The 10 dollar experiment

in #busy6 years ago (edited)

A 3rd party approaches you and your friend. They offer to give you 10 dollars on 3 conditions.

  1. You must offer to split some of that 10 dollars with your friend. The exact amount is entirely up to you.

  2. Your friend must agree to the proportion you've suggested.

  3. You only get to make ONE offer. No negotiating allowed. If your friend rejects the proportion you've offered, NEITHER of you receive ANY money. The free 10 dollars is entirely revoked.

Many falsely believe this is a test which measures "fairness," but if you perform this experiment and focus on whether the 1st party had "fairly" split the 10 dollars, then you're missing the TRUE point of the experiment.

See, economists believe that this test is instead measuring what the 2nd party does - the friend. Say the 1st party had offered to keep 8 dollars for himself and only give the friend 2 dollars. The friend, feeling shafted, would generally refuse that offer, and nobody would gain anything. This is rather fascinating. It means someone would forego an opportunity to make themselves wealthier merely because someone else was getting even wealthier than they were. It's generally not helpful to turn down free money, so why then would some choose to do it? The answer generally given is, "because it's unfair."

This is, unfortunately, how the majority of people react, and this perspective carries over into politics. People routinely embrace policies which harm their own interests merely to prevent someone else from getting that which was deemed "unfair." It becomes - in their mind - more important to "punish" the rich guy than it is to just let everyone progress.

This exposes a fundamental flaw in most individual's understanding of economics. Is it really rational to forego 2 dollars just to make sure someone else couldn't get 8? Say for instance this experiment didn't occur but instead someone simply gave a person 2 dollars because they felt like being nice. Few individuals would have a problem accepting THAT 2 dollars. Absent the opportunity to stick it to the rich pperson, people almost always accept a proposal that increases their wealth. And yet, once inside the context of this experiment, the same people would often turn down that same 2 dollars.

...fascinating.

This is the problem with emotion being your main argument. It means a person's stance is not ACTUALLY about improving someone's life. If it were, people would be fine with the rich becoming richer SO LONG as the poor ALSO became richer. But they often aren't. The 10 dollar experiment illustrates that.

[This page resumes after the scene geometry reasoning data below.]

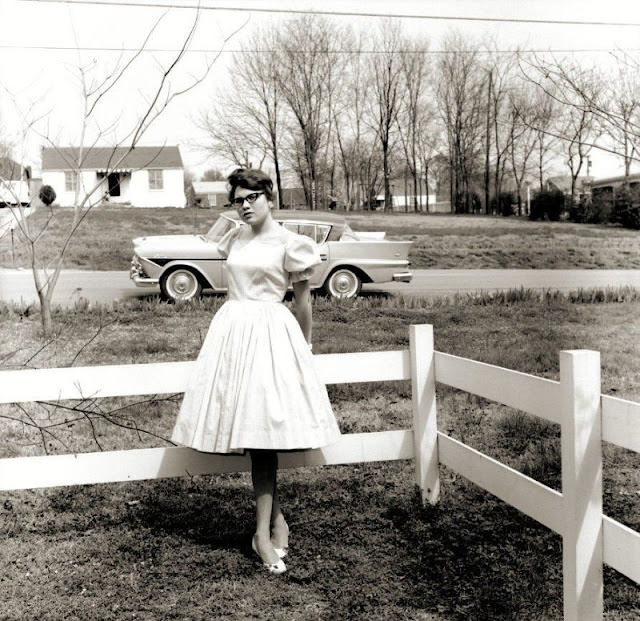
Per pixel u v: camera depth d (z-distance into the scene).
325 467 5.11
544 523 3.04
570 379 2.64
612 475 4.81
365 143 38.06
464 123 38.56
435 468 4.21
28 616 3.07
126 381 3.84
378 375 4.16
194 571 3.48
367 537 3.85
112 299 13.90
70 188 40.03
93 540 3.87
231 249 3.67
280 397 3.33
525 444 5.54
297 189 37.75
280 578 3.40
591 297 13.91
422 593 3.23
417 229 29.75
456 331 10.27
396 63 37.31
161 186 41.53
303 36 35.91
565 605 2.77
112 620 3.05
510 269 22.08
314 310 11.98
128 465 3.88
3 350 8.55
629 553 2.52
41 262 19.91
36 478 3.81
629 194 32.72
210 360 3.48
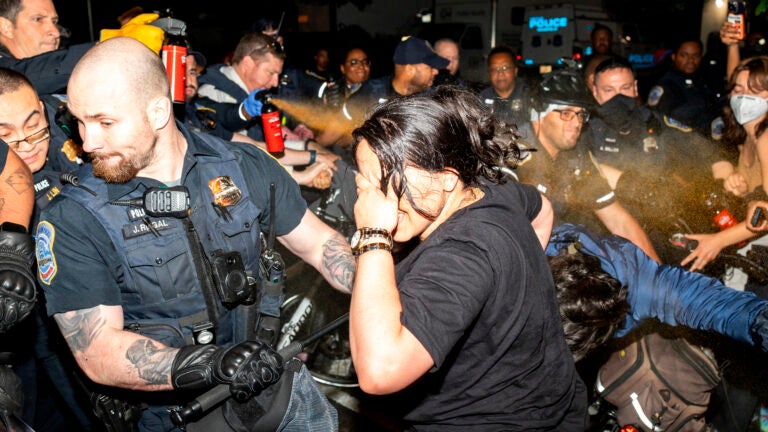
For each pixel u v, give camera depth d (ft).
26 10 9.98
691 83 18.71
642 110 12.29
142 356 5.41
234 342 6.41
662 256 10.41
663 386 7.84
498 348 4.66
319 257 6.98
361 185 4.58
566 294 6.08
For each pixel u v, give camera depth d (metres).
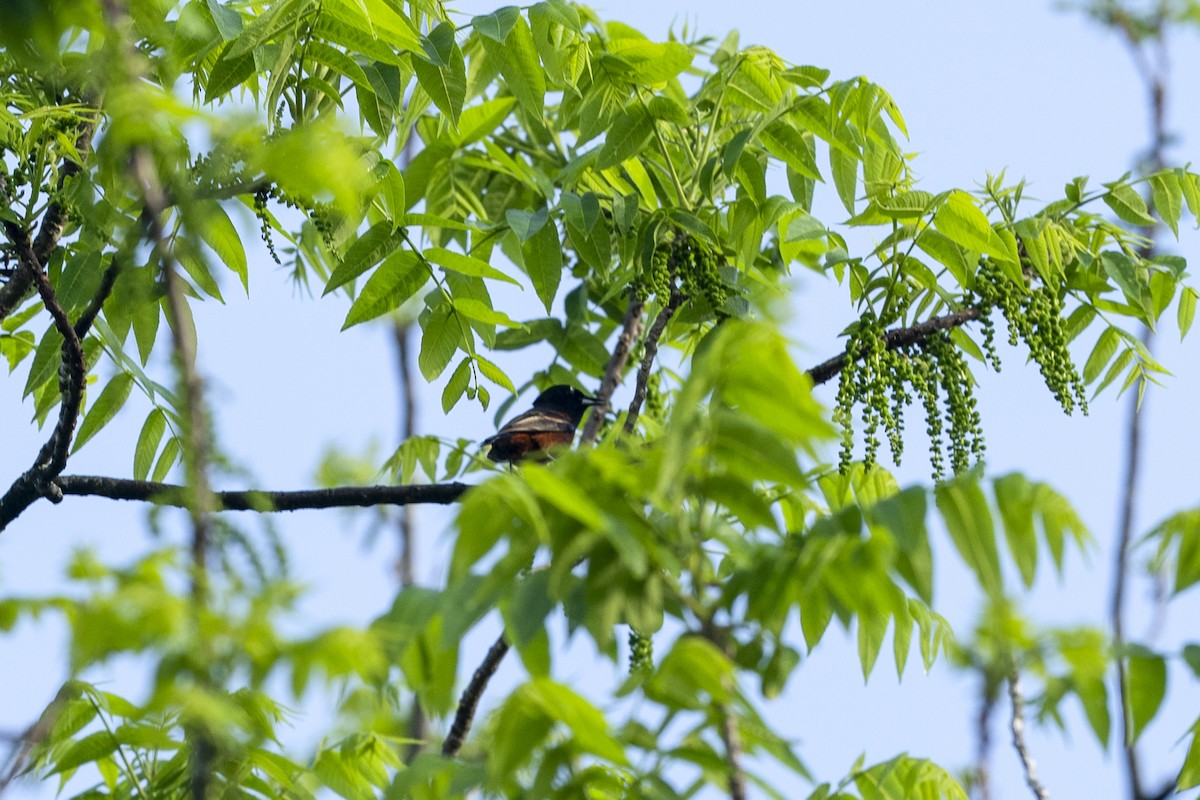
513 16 11.17
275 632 4.67
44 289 10.41
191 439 4.77
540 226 11.58
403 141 12.20
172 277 4.92
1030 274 12.08
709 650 5.58
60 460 11.28
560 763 6.01
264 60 10.12
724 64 12.75
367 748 7.93
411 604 5.93
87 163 11.23
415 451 12.97
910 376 10.80
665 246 11.89
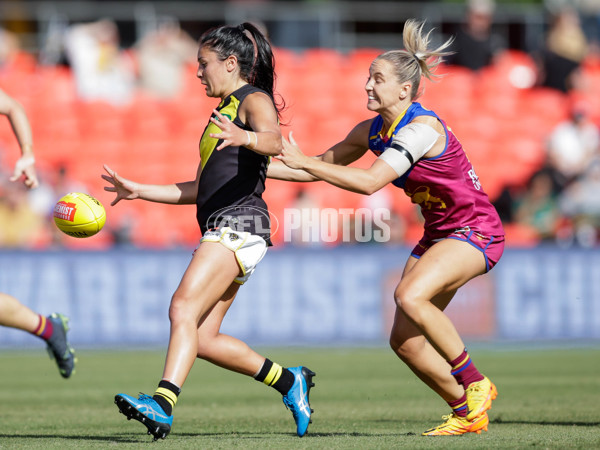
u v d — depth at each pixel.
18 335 46.41
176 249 45.50
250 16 65.38
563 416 21.47
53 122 60.91
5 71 63.91
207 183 17.19
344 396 27.55
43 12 64.38
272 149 15.97
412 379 32.31
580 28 74.19
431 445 15.45
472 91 65.12
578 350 43.06
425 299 17.03
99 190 56.72
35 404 25.69
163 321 45.31
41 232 52.50
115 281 45.00
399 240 49.31
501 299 46.12
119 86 63.22
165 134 61.19
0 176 54.38
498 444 15.57
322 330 45.50
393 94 17.75
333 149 19.48
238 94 17.02
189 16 64.69
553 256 46.62
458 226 17.81
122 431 19.27
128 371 35.09
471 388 17.48
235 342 17.56
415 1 76.50
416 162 17.55
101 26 63.44
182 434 18.53
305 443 16.00
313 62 66.31
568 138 57.78
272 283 45.25
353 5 73.62
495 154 62.09
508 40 68.00
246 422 21.14
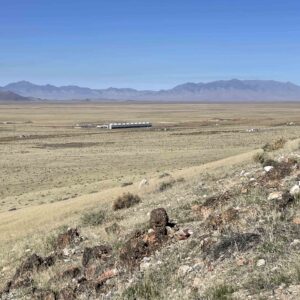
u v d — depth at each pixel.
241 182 13.87
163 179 26.70
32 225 23.44
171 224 11.10
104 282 9.38
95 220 16.08
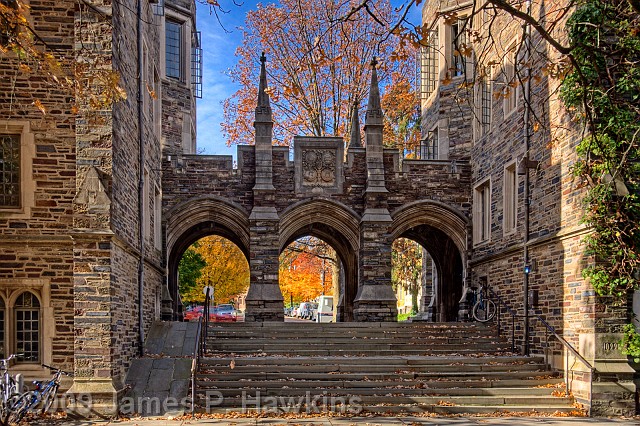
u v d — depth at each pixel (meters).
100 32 13.86
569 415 13.45
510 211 19.11
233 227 21.69
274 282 20.75
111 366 13.34
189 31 24.23
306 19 26.36
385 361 15.74
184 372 14.87
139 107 16.78
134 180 16.19
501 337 18.45
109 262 13.40
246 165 21.69
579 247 14.45
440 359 15.87
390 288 20.92
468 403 14.02
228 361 15.39
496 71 20.14
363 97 28.39
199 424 12.20
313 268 43.34
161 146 21.70
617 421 12.70
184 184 21.45
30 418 12.72
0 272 13.81
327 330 18.52
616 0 13.20
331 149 21.86
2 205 14.09
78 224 13.33
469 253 22.12
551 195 16.06
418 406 13.59
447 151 23.11
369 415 13.22
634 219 13.66
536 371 15.64
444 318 25.09
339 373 15.07
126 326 14.89
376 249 21.02
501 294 19.27
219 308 36.59
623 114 13.70
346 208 21.56
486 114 21.34
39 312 13.93
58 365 13.76
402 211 22.02
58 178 14.09
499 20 20.00
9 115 14.02
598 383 13.45
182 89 23.72
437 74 24.48
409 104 30.98
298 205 21.45
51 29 14.06
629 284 13.48
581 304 14.28
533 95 17.22
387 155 22.20
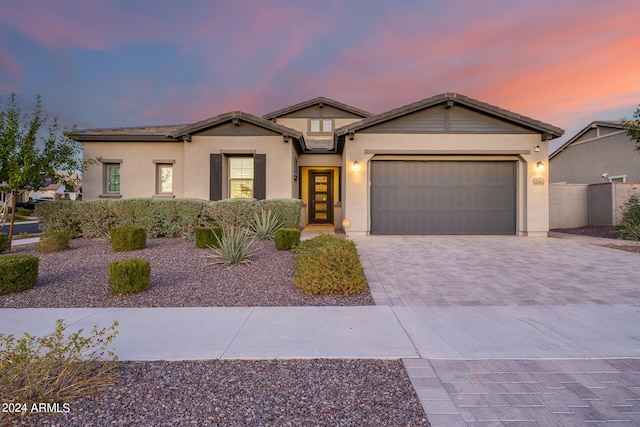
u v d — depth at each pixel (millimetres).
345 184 11453
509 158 11305
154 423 2018
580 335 3400
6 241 8031
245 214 9805
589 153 17250
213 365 2768
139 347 3100
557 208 14266
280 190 11672
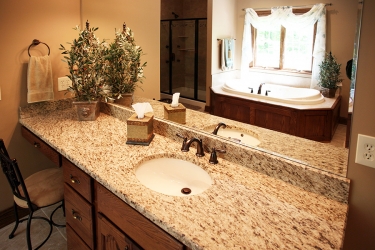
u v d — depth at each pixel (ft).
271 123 4.70
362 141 3.69
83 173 5.25
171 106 6.39
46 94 7.70
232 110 5.28
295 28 4.20
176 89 6.27
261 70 4.74
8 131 7.46
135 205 3.92
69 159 5.44
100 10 8.00
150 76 6.98
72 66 7.13
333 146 3.97
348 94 3.74
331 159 4.01
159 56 6.74
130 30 7.50
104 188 4.74
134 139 5.94
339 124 3.88
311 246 3.13
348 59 3.71
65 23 7.82
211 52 5.53
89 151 5.58
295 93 4.32
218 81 5.45
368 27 3.45
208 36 5.61
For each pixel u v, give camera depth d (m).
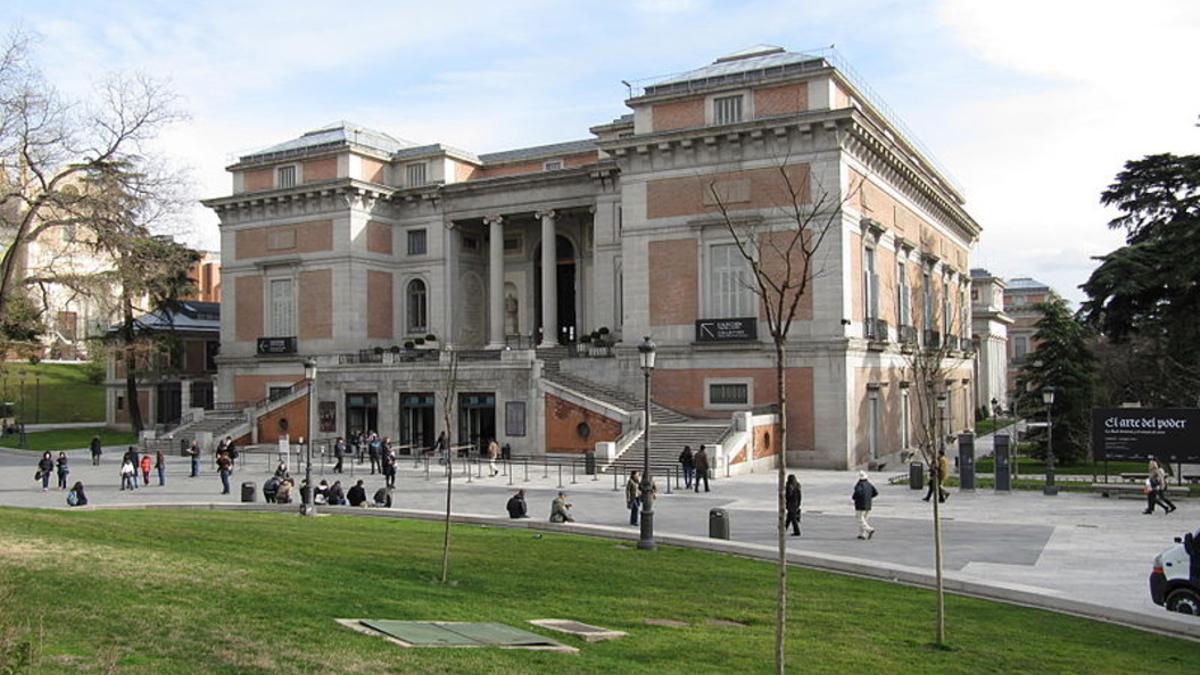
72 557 16.58
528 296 65.44
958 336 73.69
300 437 58.84
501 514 30.02
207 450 57.31
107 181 37.56
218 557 17.97
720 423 45.72
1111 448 36.09
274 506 31.58
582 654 12.03
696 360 49.16
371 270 64.06
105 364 83.44
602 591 17.20
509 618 14.32
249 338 66.56
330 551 19.98
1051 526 27.08
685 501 33.38
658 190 50.38
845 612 16.20
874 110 52.94
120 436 73.56
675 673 11.48
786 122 46.47
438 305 64.19
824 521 28.23
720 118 49.25
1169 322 46.28
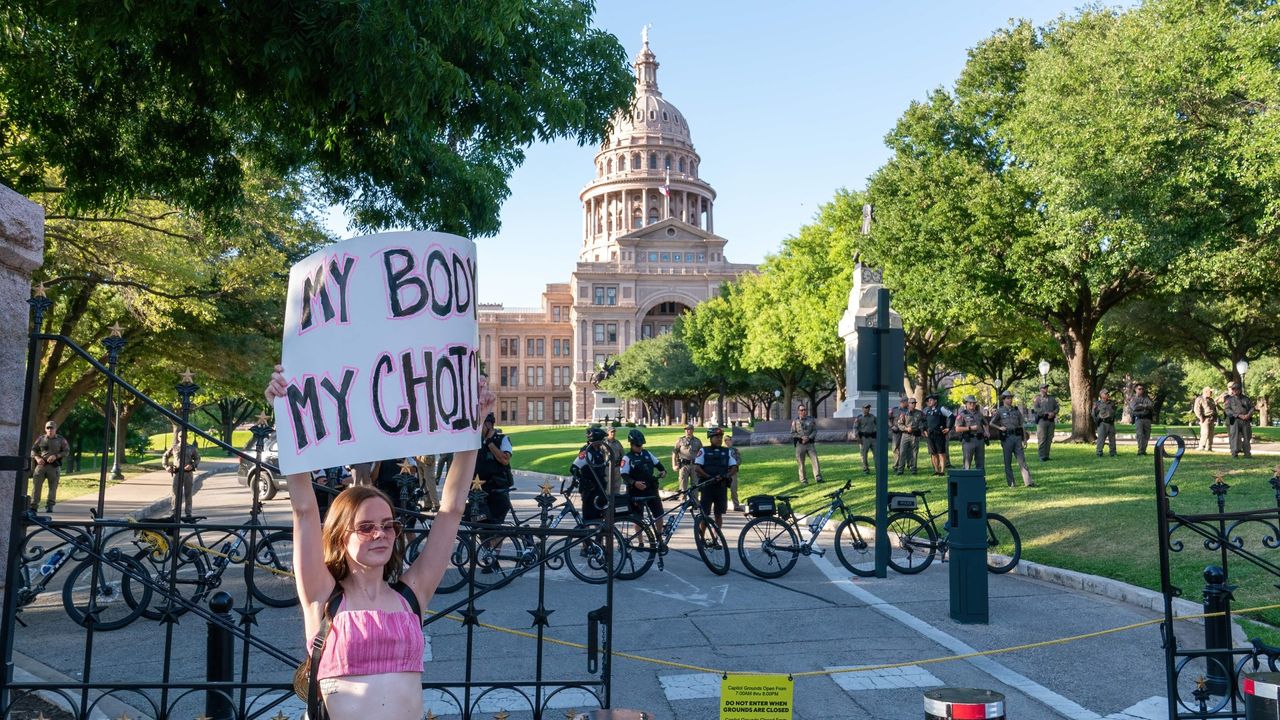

Because of this misaligned focus, policies which promise "equality of results" end up being embraced in spite of their known negative effects on wealth creation or quality of life.

So, which part of this experiment do YOU focus on? Are you more concerned with what the first party offers, and whether it's "fair" or not, or are you capable of seeing that the second party benefits no matter what the offer, so long as he/she doesn't turn it down out of spite?

I, for one, would accept any proposal which resulted in all involved parties getting richer, rather than one where NO ONE gained anything.